Saved entries:
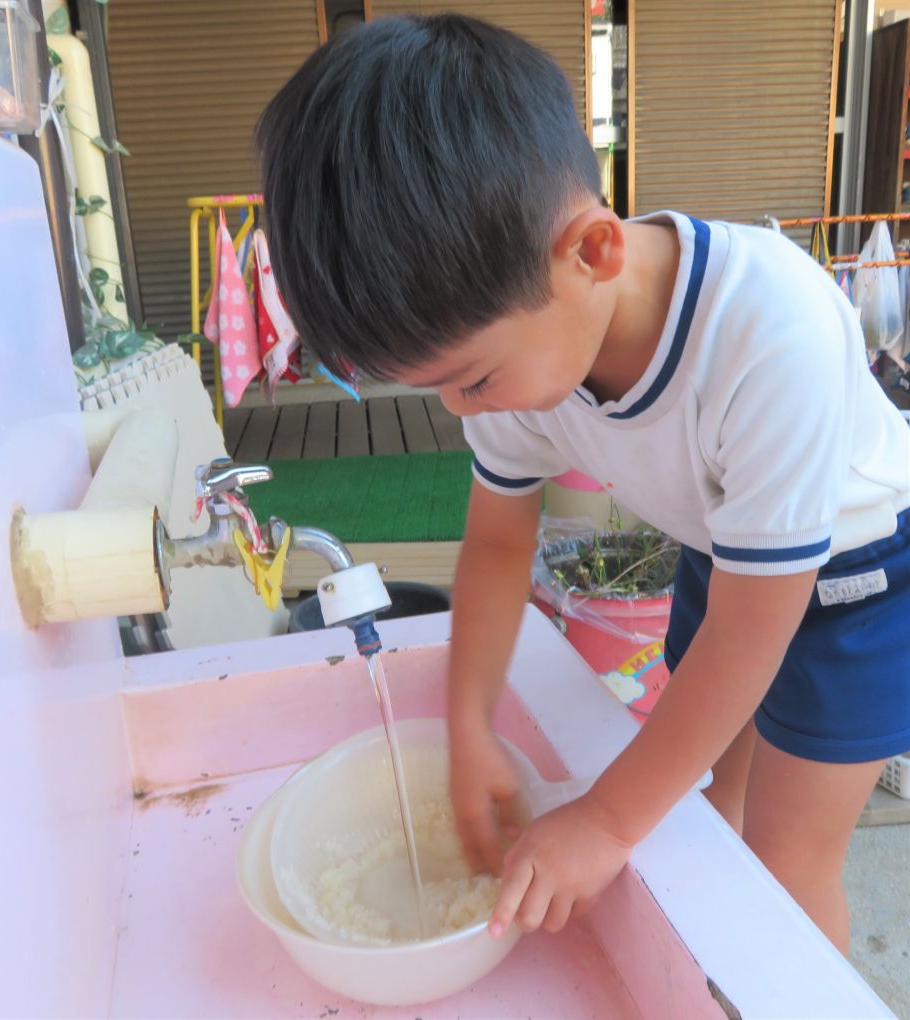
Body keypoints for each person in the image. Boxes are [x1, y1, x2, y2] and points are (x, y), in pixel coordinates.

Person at [255, 13, 910, 953]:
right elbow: (493, 544)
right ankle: (712, 972)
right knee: (706, 806)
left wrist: (604, 822)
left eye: (469, 379)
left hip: (856, 584)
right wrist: (469, 721)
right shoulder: (525, 335)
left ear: (591, 252)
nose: (463, 415)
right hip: (729, 556)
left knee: (785, 861)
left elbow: (758, 623)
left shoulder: (774, 330)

• [Task objective]: Print the records again exactly. Skip every picture.

• [Written answer]:
Body keypoints for each person in the image. Boxes are [x1, y1, x2, y2] and points are (x, y), in pixel coordinates.

Person at [255, 13, 910, 953]:
right elbow: (493, 544)
right ankle: (712, 972)
right knee: (706, 806)
left wrist: (604, 822)
left eye: (469, 379)
left hip: (856, 584)
right wrist: (469, 721)
right shoulder: (525, 335)
left ear: (591, 252)
nose: (463, 415)
right hip: (729, 556)
left knee: (785, 861)
left elbow: (758, 623)
left shoulder: (774, 330)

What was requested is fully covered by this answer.